1
»Wenn du ’ne Linie ziehst zwischen Amsterdam und Kopenhagen, dann liegt Fredenbüll genau auf der Mitte«, sagt Klaas, der in Fredenbüll die Post austrägt. »Jo, is so.«
Er demonstriert das immer wieder gern anhand eines Bierglases zwischen zwei Jägermeisterfläschchen an einem der beiden Stehtische in dem Fredenbüller Imbiss »De Hidde Kist«.
»Genau genommen zwischen Reusenbüll und Neutönninger Siel«, wendet Piet Paulsen ein, Landmaschinenvertreter im Ruhestand.
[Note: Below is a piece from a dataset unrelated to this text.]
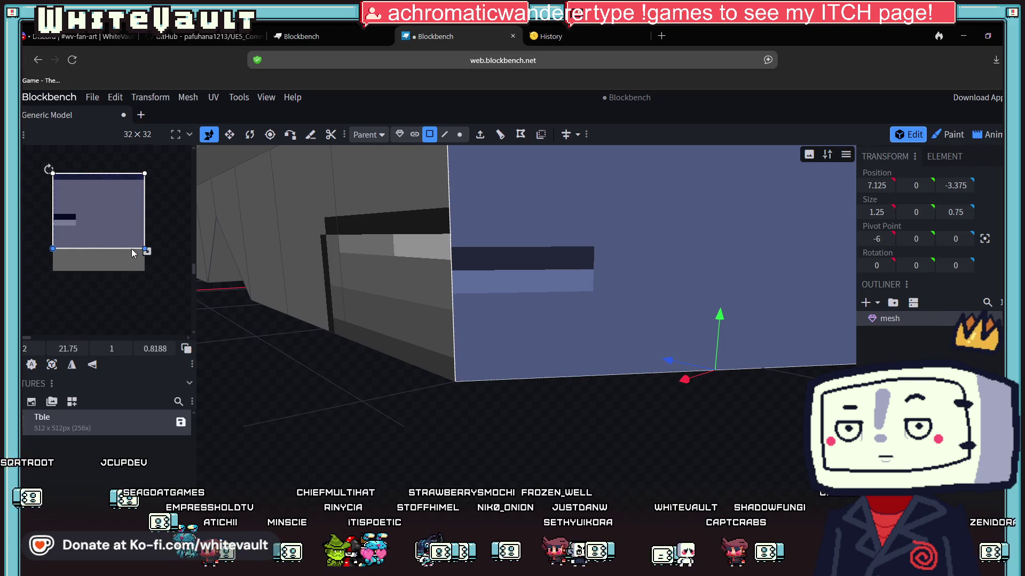
pyautogui.moveTo(123, 243); pyautogui.dragTo(122, 243)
Aber das spielt eigentlich keine Rolle, denn für die Fredenbüller ist es der Mittelpunkt der Welt. Der Ort hat drei Deiche, hundertsechsundsiebzig Einwohner, einschließlich einer echten Adelsfamilie, aber ohne die drei Wochenendhäuser, und sechshundert Schafe, hauptsächlich Bio. Es ist alles da, was man braucht: Edeka mit Lotto/Toto, Filiale vom Bäcker Hansen aus Husum, »Salon Alexandra« und natürlich »De Hidde Kist«, wo Wirtin Antje »Internationale Spezialitäten« serviert, vom »Halben Brötchen mit herzhaftem Landmett« über Sauerfleisch in Gelee bis zum »Putenschaschlik Hawaii«. Neuerdings gibt es auch Croque.
»Wird aber noch nich so angenommen«, klagt Antje. »Alle woll’n immer nur meine Rote Grütze mit Schuss.«
Für einen Kammermusikabend auf dem Gut der von Rissens musste Antje kürzlich sogar siebzig Portionen ihrer Roten Grütze anliefern.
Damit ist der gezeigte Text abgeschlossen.